## [TASK OBJECTIVE]
Once you reach the line with "aunque deberá tener" below, copy each line exactly, stopping after the line with "enviar un WhatsApp)", and skip any pictures.

--*--

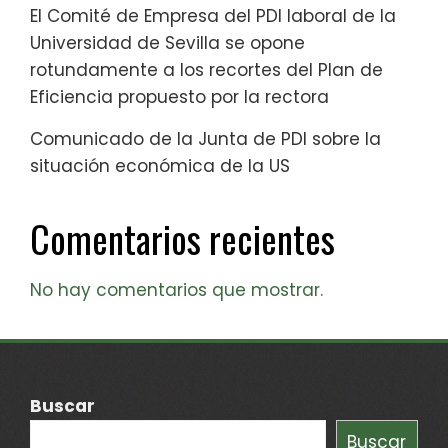
El Comité de Empresa del PDI laboral de la
Universidad de Sevilla se opone
rotundamente a los recortes del Plan de
Eficiencia propuesto por la rectora
Comunicado de la Junta de PDI sobre la
situación económica de la US
Comentarios recientes
No hay comentarios que mostrar.
Buscar
Buscar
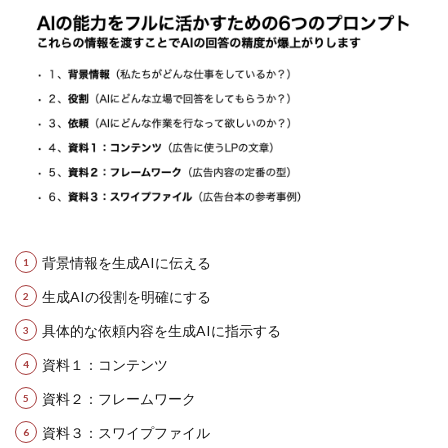
背景情報を生成AIに伝える
生成AIの役割を明確にする
具体的な依頼内容を生成AIに指示する
資料１：コンテンツ
資料２：フレームワーク
資料３：スワイプファイル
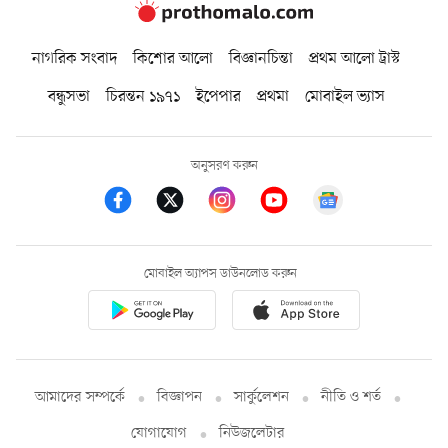
নাগরিক সংবাদ
কিশোর আলো
বিজ্ঞানচিন্তা
প্রথম আলো ট্রাস্ট
বন্ধুসভা
চিরন্তন ১৯৭১
ইপেপার
প্রথমা
মোবাইল ভ্যাস
অনুসরণ করুন
মোবাইল অ্যাপস ডাউনলোড করুন
আমাদের সম্পর্কে
বিজ্ঞাপন
সার্কুলেশন
নীতি ও শর্ত
যোগাযোগ
নিউজলেটার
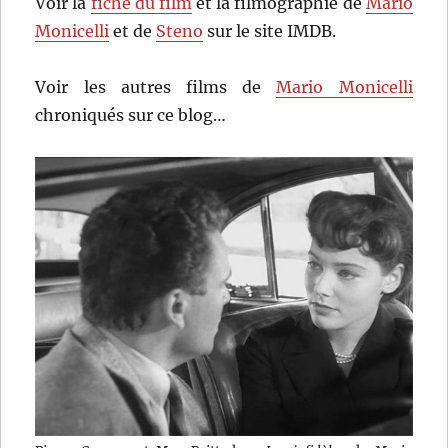
Voir la
fiche du film
et la filmographie de
Mario
Monicelli
et de
Steno
sur le site IMDB.
Voir les autres films de
Mario Monicelli
chroniqués sur ce blog…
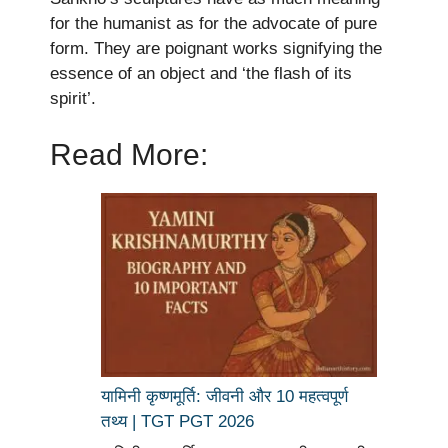
for the humanist as for the advocate of pure
form. They are poignant works signifying the
essence of an object and ‘the flash of its
spirit’.
Read More:
यामिनी कृष्णमूर्ति: जीवनी और 10 महत्वपूर्ण
तथ्य | TGT PGT 2026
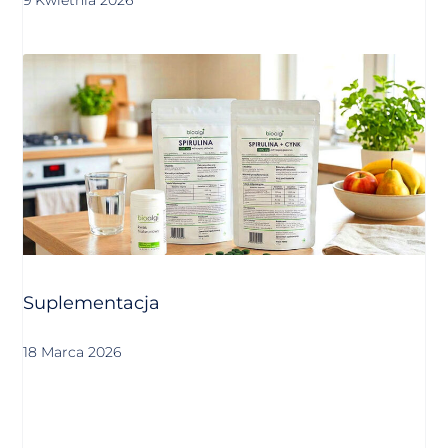
9 Kwietnia 2026
Suplementacja
18 Marca 2026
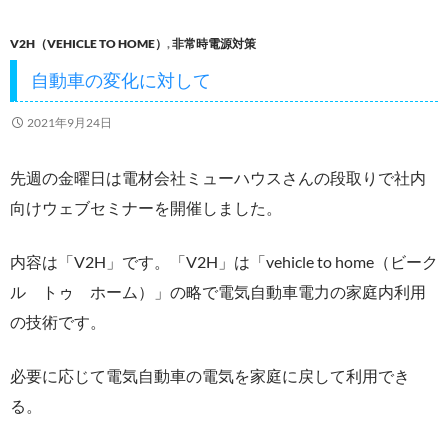
o
V2H（VEHICLE TO HOME）
,
非常時電源対策
o
自動車の変化に対して
k
2021年9月24日
先週の金曜日は電材会社ミューハウスさんの段取りで社内
向けウェブセミナーを開催しました。
内容は「V2H」です。「V2H」は「vehicle to home（ビーク
ル トゥ ホーム）」の略で電気自動車電力の家庭内利用
の技術です。
必要に応じて電気自動車の電気を家庭に戻して利用でき
る。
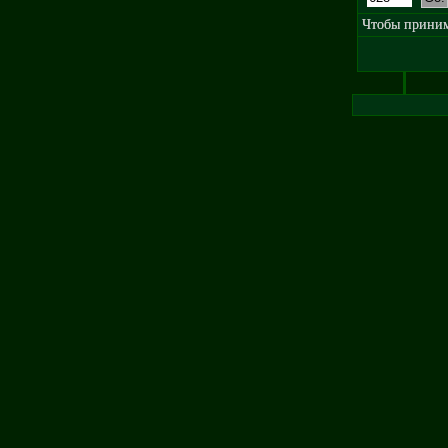
Чтобы принима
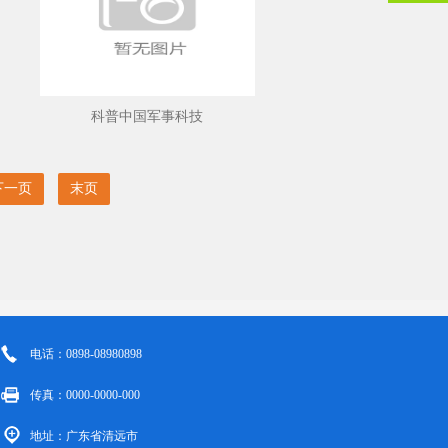
科普中国军事科技
下一页
末页
电话：0898-08980898
传真：0000-0000-000
地址：广东省清远市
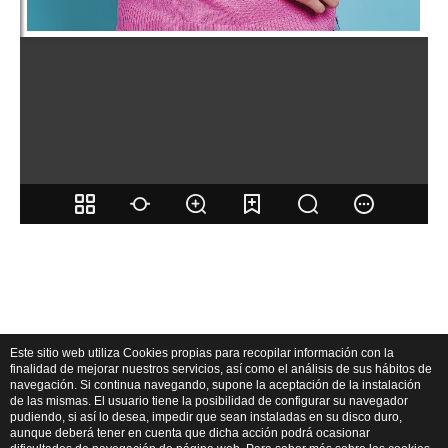
Este sitio web utiliza Cookies propias para recopilar información con la
finalidad de mejorar nuestros servicios, así como el análisis de sus hábitos de
navegación. Si continua navegando, supone la aceptación de la instalación
de las mismas. El usuario tiene la posibilidad de configurar su navegador
pudiendo, si así lo desea, impedir que sean instaladas en su disco duro,
aunque deberá tener en cuenta que dicha acción podrá ocasionar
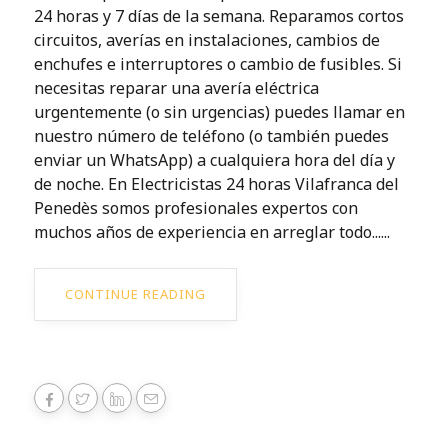
24 horas y 7 días de la semana. Reparamos cortos
circuitos, averías en instalaciones, cambios de
enchufes e interruptores o cambio de fusibles. Si
necesitas reparar una avería eléctrica
urgentemente (o sin urgencias) puedes llamar en
nuestro número de teléfono (o también puedes
enviar un WhatsApp) a cualquiera hora del día y
de noche. En Electricistas 24 horas Vilafranca del
Penedès somos profesionales expertos con
muchos años de experiencia en arreglar todo......
CONTINUE READING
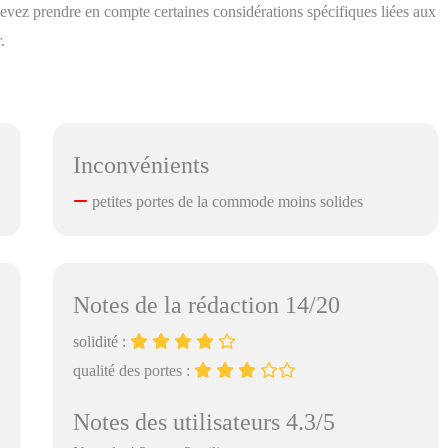
evez prendre en compte certaines considérations spécifiques liées aux
.
Inconvénients
petites portes de la commode moins solides
Notes de la rédaction 14/20
solidité :
qualité des portes :
Notes des utilisateurs 4.3/5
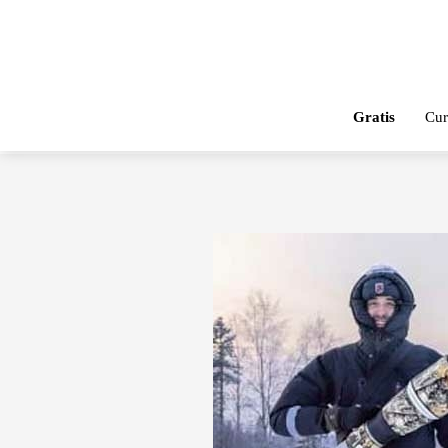
Gratis
Cur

--*--

## [PROBLEM SOLUTION]
aunque deberá tener en cuenta que dicha acción podrá ocasionar
24 horas y 7 días de la semana. Reparamos cortos
circuitos, averías en instalaciones, cambios de
enchufes e interruptores o cambio de fusibles. Si
necesitas reparar una avería eléctrica
urgentemente (o sin urgencias) puedes llamar en
nuestro número de teléfono (o también puedes
enviar un WhatsApp) a cualquiera hora del día y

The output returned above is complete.